### Your task
Once you find the line with "Registo Fotográfico Mensal e" in the data below, transcribe exactly each line from there to the line with "nvertirse en un", inclusive, and nothing else. Drop the pictures.

(Extracted page text data)
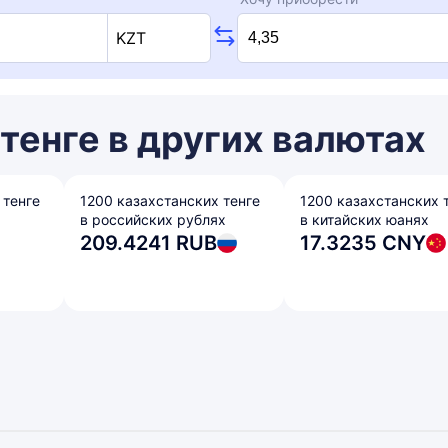
KZT
тенге в других валютах
 тенге
1200 казахстанских тенге
1200 казахстанских 
в российских рублях
в китайских юанях
209.4241 RUB
17.3235 CNY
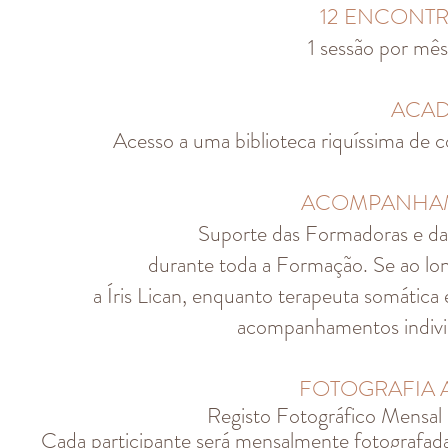
12 ENCONTR
1 sessão por mês
ACAD
Acesso a uma biblioteca riquíssima de 
ACOMPANHAM
Suporte das Formadoras e da
durante toda a Formação. Se ao lo
a Íris Lican, enquanto terapeuta somática
acompanhamentos individ
FOTOGRAFIA A
Registo Fotográfico Mensal e
Cada participante será mensalmente fotografada, 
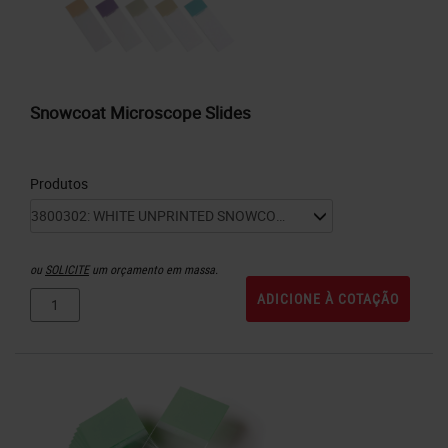
Snowcoat Microscope Slides
Produtos
ou
SOLICITE
um orçamento em massa.
ADICIONE À COTAÇÃO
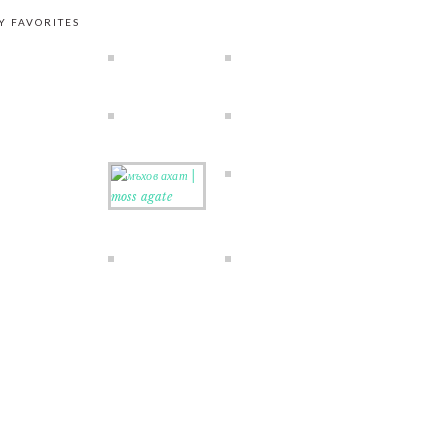
Y FAVORITES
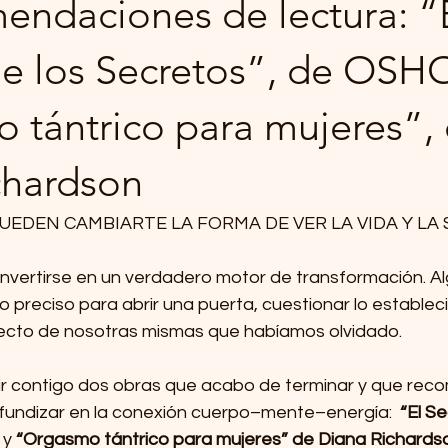
endaciones de lectura: “
de los Secretos”, de OSH
 tántrico para mujeres”,
chardson
UEDEN CAMBIARTE LA FORMA DE VER LA VIDA Y LA
nvertirse en un verdadero motor de transformación. Alg
 preciso para abrir una puerta, cuestionar lo establec
ecto de nosotras mismas que habíamos olvidado.
r contigo dos obras que acabo de terminar y que reco
undizar en la conexión cuerpo–mente–energía:  
“El Se
 y 
“Orgasmo tántrico para mujeres” de Diana Richards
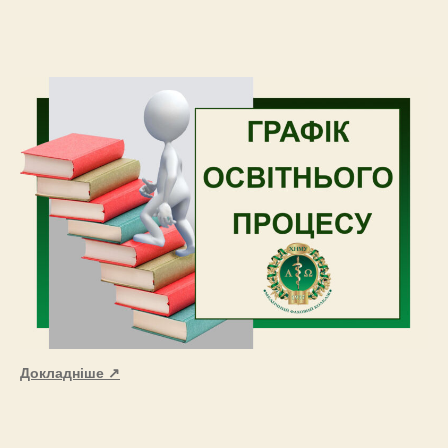
Докладніше ↗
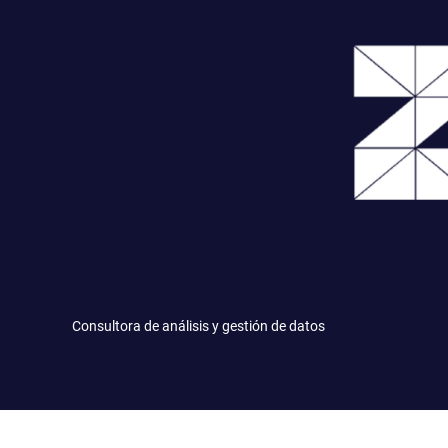
Saltar
al
contenido
Consultora de análisis y gestión de datos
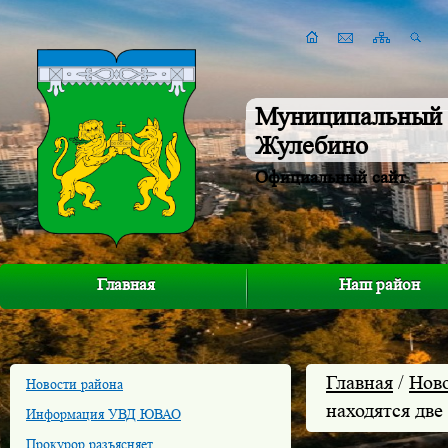
Муниципальный 
Жулебино
Официальный сайт
Главная
Наш район
Главная
/
Нов
Новости района
находятся дв
Информация УВД ЮВАО
Прокурор разъясняет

### Result for this exercise
Registo Fotográfico Mensal e
Cada participante será mensalmente fotografada, 
Snowcoat Microscope Slides
Produtos
ou
SOLICITE
um orçamento em massa.
ADICIONE À COTAÇÃO
Y FAVORITES
endaciones de lectura: “
de los Secretos”, de OSH
 tántrico para mujeres”,
chardson
UEDEN CAMBIARTE LA FORMA DE VER LA VIDA Y LA
nvertirse en un verdadero motor de transformación. Alg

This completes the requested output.